The Disaffected Lib said...

BBC radio this morning had a report out of the World Health Organization that Omicron will not be the last hurrah of the Covid pandemic. Even BC's medical officer of health, Bonnie Henry, said that Omicron will die out and Covid will then become endemic. Not so, according to the WHO which reports it's already studying three major variants that have not yet entered mass circulation.

With three major variants over two years - Alpha, Delta and Omicron, I had trouble understanding why Omicron heralded the end of pandemic.

https://en.wikipedia.org/wiki/Variants_of_SARS-CoV-2#Alpha_(lineage_B.1.1.7)

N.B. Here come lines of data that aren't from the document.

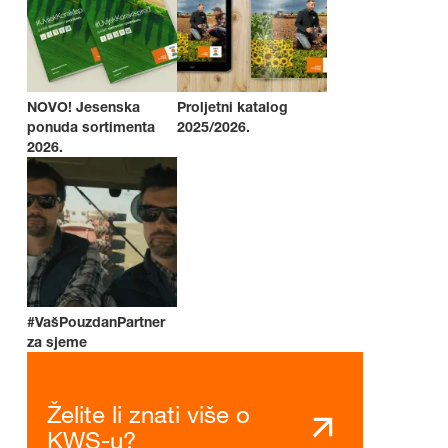
NOVO! Jesenska
Proljetni katalog
ponuda sortimenta
2025/2026.
2026.
#VašPouzdanPartner
za sjeme
Želite li znati više o
KWS-u?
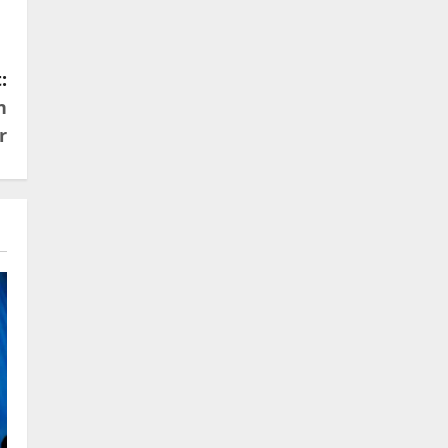
:
n
r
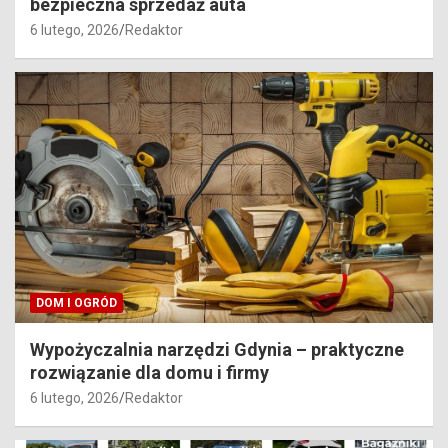
bezpieczna sprzedaż auta
6 lutego, 2026
Redaktor
DOM I OGRÓD
Wypożyczalnia narzędzi Gdynia – praktyczne
rozwiązanie dla domu i firmy
6 lutego, 2026
Redaktor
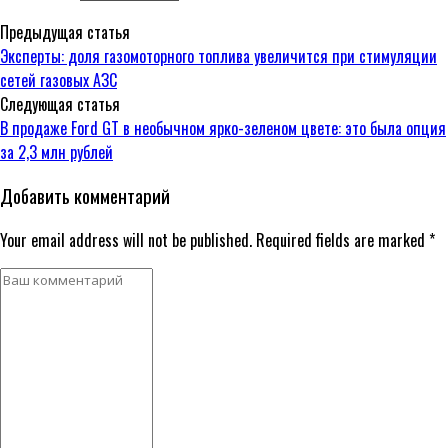
Предыдущая статья
Эксперты: доля газомоторного топлива увеличится при стимуляции
сетей газовых АЗС
Следующая статья
В продаже Ford GT в необычном ярко-зеленом цвете: это была опция
за 2,3 млн рублей
Добавить комментарий
Your email address will not be published. Required fields are marked *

We're familiar with the term "Covid fatigue" but that may have spread to our healthcare leadership. The West's failure to flood the Third World with vaccines can only allow new variants to emerge. How badly do we want out of this?

Owen Gray said...

Both premiers assume they know what they're doing, sal. The reality is that they're clueless.

Owen Gray said...

Good question, Mound. This won't end until the entire world is vaccinated.

Anonymous said...

The Next varient is called the “Cameroon”?? Anyong

Lulymay said...

I think I understand why Ontario voters made a collective decision to go ABL (anyonebutlib) but they had to know the history of the Fords, did they not? Why not go for a minority to give him a chance to blow it in fine Ford fashion or demonstrate that he really wasn't the incarnation of brother Rob? A minority government would have been a perfect response. In order to retain power in a future election, he would have listened to some saner minds that existed in the opposition parties and kept him out of the quagmire he's got himself into.

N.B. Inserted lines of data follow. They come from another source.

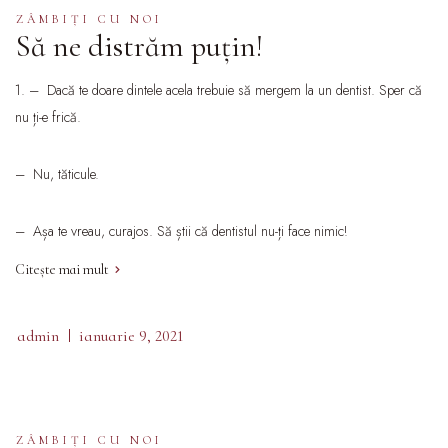
ZÂMBIŢI CU NOI
Să ne distrăm puţin!
1. – Dacă te doare dintele acela trebuie să mergem la un dentist. Sper că
nu ți-e frică.
– Nu, tăticule.
– Așa te vreau, curajos. Să știi că dentistul nu-ți face nimic!
Citește mai mult
admin
ianuarie 9, 2021
ZÂMBIŢI CU NOI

As opposed to "Jeneral" Jason of Alabamberta, Doug does draw some sympathy when puts that hang dog look on his face when trying to explain another failure, but jeebus, have Ontarians not learned yet that you don't give a Ford a massive majority in his first crack at running a province, which despite Alabamberta's challenge of being the major financier of the whole country, is still a massive economic engine of Canada. Jeesh!!!!

Owen Gray said...

My wife worked in Cameroon for two years, Anyong, and came home with malaria. There are lots of diseases out there.

Owen Gray said...

Ontarians should have no better, Lulymay. But they were more angry than rational. There should be a lesson there.